Gu’s previous research found that gaps between the head and helmet increase overpressure and impulse on the back of the head, with the intensity increasing as gap size narrows. Tight foam pads between the head and helmet can eliminate these and prevent any pressurization within the head-helmet gap.3

Another study had found that the carbon fiber sandwich panels were especially beneficial in low intensity blasts and that great core thicknesses and larger facesheets provided more blast resistance, although at the cost of greater weight and size.4

High Priority

Research on IEDs remains a high priority for the U.S. military, which has worked diligently to combat the effects of the damaging devices. In July, Defense Secretary Ash Carter presented the Joint Meritorious Unit Award to JIDA at the Pentagon.

“You are founders and pioneers in the things that you’ve done for the department,” Carter said. “You made rapid acquisition what it is today. We recognize your contributions and applaud the great things you’ve done to make a difference against IEDs.”
Flanked by members of the unit, Carter presented the award to JIDA’s director, Lt. Gen. John D. Johnson. The award recognizes JIEDDO for its efforts in mitigating the IED-threat during 2006-2012 in support of Operations Enduring Freedom, Iraqi Freedom and New Dawn. The citation said the efforts of the organization have directly assisted U.S. and coalition forces.

 

11 Taber KH, Hurley RA, Haswell CC, Rowland JA, Hurt SD, Lamar CD, Morey RA. White Matter Compromise in Veterans Exposed to Primary Blast Forces. J Head Trauma Rehabil. 2014 Mar 4. [Epub ahead of print]

2 Hua Y, Lin S, Gu LX. Relevance of Blood Vessel Networks in Blast-Induced Traumatic Brain Injury. Computational and Mathematical Methods in Medicine. April 2015.

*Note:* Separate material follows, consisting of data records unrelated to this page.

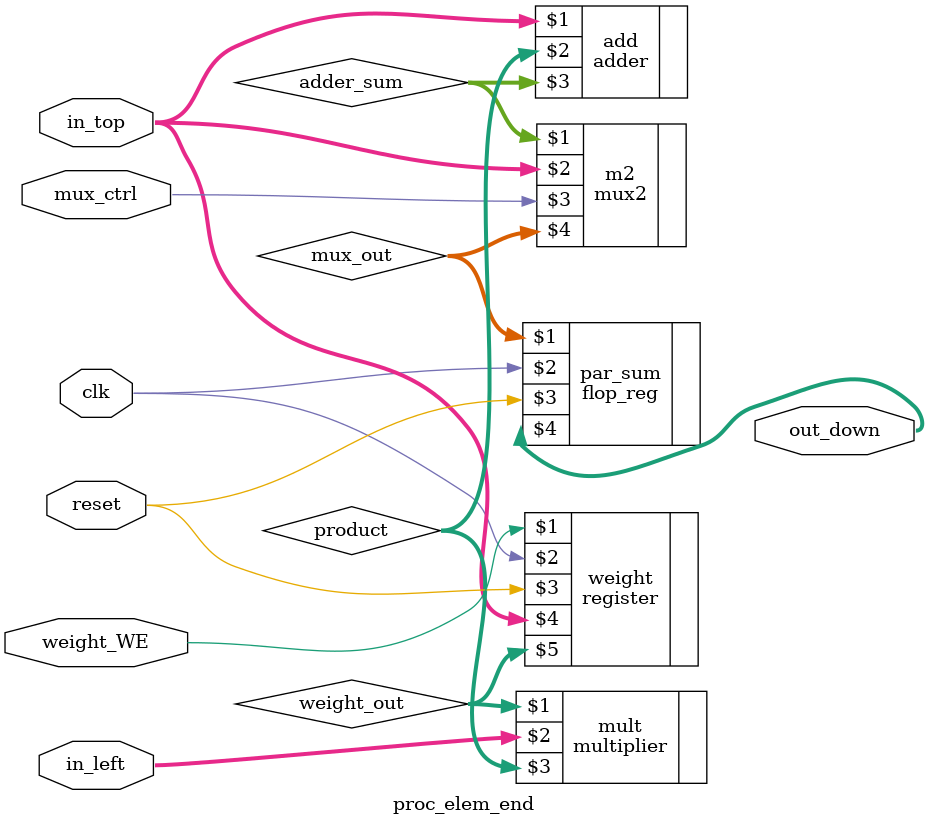
<source format=v>
module proc_elem_end(out_down, in_top, in_left, weight_WE, 
                     mux_ctrl, clk, reset);
//--------------------------
// PARAMETERS
parameter DATA_WIDTH = 16;
//--------------------------
// INPUTS
input clk;
input reset;
input [DATA_WIDTH-1:0] in_top;
input [DATA_WIDTH-1:0] in_left;
input weight_WE;
input mux_ctrl;
//--------------------------
// OUTPUTS
output [DATA_WIDTH-1:0] out_down;
//--------------------------
// WIRES
wire [DATA_WIDTH-1:0] weight_out;
wire [DATA_WIDTH-1:0] product;
wire [DATA_WIDTH-1:0] adder_sum;
wire [DATA_WIDTH-1:0] mux_out;
//--------------------------
// INSTANCES
register weight(weight_WE, clk, reset, in_top, weight_out);
adder add(in_top, product, adder_sum);
multiplier mult(weight_out, in_left, product);
mux2 m2(adder_sum, in_top, mux_ctrl, mux_out);
flop_reg par_sum(mux_out, clk, reset, out_down);
//--------------------------


endmodule

</source>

3 Ganpule S, Gu, L., et al. Role of Helmet in the Mechanics of Shock Wave Propagation under Blast Loading Conditions. Computer Methods in Biomechanics and Biomedical Engineering. 2012;15(11):1233-1244.

4 Hua Y, Akula PK, and Gu, LX. 2014. Experimental and numerical investigation of carbon fiber sandwich panels subjected to blast loading, Composites Part B-Engineering. 2014;56:456-463.